## PROBLEM TO WORK ON
Using the news excerpt on the fighting in Sudan, answer the following:
1. About how many civilians had doctors estimated were killed as of Monday morning?
2. In what year did Human Rights Watch describe RSF forces as "men with no mercy"?
3. Who is the Africa editor of the BBC World Service?

## DOCUMENT SEGMENT
········

Doctors estimated that around 100 civilians had been killed as of Monday morning, with hundreds more injured, as fighting between the rival factions entered a third day. Both sides claimed victories as battles raged around symbolic sites in the capital including the presidential palace and Khartoum International Airport. According to Reuters, the army “appeared to gain the upper hand” yesterday, blasting RSF bases with air strikes.
The UK and US embassies in Khartoum urged their citizens to stay indoors as the violence escalated.
“We don't have any electricity,” a British-Sudanese doctor visiting relatives in the city told the BBC. “It is hot. We can’t afford to open the windows, the noise is deafening.”
Another eyewitness told the broadcaster that parts of Khartoum were engulfed in flames, adding: “Shooting is still ongoing and people are staying indoors – there is so much panic and fear.”
The violence was triggered by a “disagreement over the integration of the RSF into the military as part of a transition towards civilian rule”, said Reuters. The army and the RSF struck an uneasy truce before joining forces to oust Bashir four years ago, but that deal quickly faltered.
The seeds of the conflict, however, were sown by Bashir, who created the RSF to crush a rebellion in Darfur that started more than 20 years ago. The group swiftly became “associated with widespread atrocities”, said The Guardian. In a 2015 report, Human Rights Watch described RSF forces as “men with no mercy”.
The group’s reputation was cemented further when its soldiers killed hundreds of people and raped dozens more after being sent in to disperse a peaceful sit-in outside the military headquarters in Khartoum in 2019.
The ramifications of the current bloodshed stretch well beyond Sudan’s borders. “Major geopolitical dimensions are at play, with Russia, the US, Saudi Arabia, the United Arab Emirates and other powers battling for influence in Sudan,” said The Guardian.
But at the heart of the conflict is a power struggle between two men, said the BBC World Service’s Africa editor Mary Harper. Four years ago, there was “huge optimism” in Sudan; now, thanks to the conflict between Burhan and Hemedti, “the country is going backwards”.
The great tragedy, Harper said, is that the country’s civilians find themselves “caught in the middle, their dreams of a new Sudan shattered”.

········

## RECORD EXCERPTS
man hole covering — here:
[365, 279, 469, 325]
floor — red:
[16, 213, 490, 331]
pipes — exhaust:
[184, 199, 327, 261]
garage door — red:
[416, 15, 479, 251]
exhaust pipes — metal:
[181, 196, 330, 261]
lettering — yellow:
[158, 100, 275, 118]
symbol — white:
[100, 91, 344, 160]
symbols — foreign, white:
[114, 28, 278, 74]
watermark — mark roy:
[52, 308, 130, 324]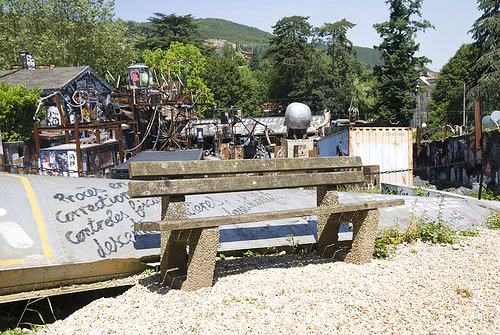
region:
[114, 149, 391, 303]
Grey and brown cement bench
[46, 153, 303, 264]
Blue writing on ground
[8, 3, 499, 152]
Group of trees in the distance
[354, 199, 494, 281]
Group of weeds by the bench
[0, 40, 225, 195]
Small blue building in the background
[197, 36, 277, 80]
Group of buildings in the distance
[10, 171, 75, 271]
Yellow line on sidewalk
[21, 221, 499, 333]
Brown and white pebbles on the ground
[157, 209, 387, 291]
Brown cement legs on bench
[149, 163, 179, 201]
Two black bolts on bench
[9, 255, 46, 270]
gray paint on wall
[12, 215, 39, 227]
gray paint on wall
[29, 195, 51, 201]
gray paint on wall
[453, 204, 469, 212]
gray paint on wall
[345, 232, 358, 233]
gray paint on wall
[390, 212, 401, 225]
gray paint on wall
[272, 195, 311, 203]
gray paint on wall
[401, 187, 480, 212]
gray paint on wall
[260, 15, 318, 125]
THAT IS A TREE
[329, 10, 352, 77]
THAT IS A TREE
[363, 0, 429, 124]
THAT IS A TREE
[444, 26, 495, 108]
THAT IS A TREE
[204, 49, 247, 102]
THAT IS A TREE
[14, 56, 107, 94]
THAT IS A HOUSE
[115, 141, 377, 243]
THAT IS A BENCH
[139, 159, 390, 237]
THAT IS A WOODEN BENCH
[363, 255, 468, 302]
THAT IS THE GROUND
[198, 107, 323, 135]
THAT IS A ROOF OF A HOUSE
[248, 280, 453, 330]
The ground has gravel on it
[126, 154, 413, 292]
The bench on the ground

········

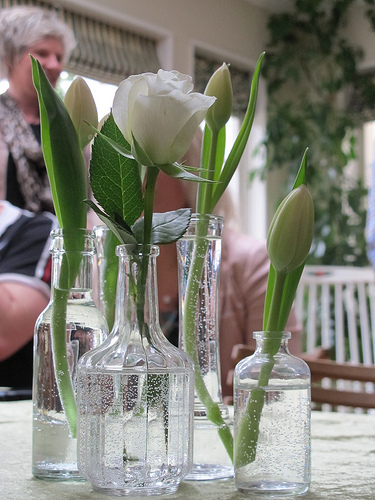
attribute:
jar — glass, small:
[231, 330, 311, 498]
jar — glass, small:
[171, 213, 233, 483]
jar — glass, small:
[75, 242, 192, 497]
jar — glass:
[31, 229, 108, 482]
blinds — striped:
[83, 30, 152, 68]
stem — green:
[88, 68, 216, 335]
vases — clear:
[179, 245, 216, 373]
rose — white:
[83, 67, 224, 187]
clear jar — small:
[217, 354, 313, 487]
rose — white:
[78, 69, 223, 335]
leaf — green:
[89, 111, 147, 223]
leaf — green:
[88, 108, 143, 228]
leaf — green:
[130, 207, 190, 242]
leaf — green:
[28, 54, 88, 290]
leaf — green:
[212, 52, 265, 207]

········

## RESULT BELOW
1. Around 100.
2. 2015.
3. Mary Harper.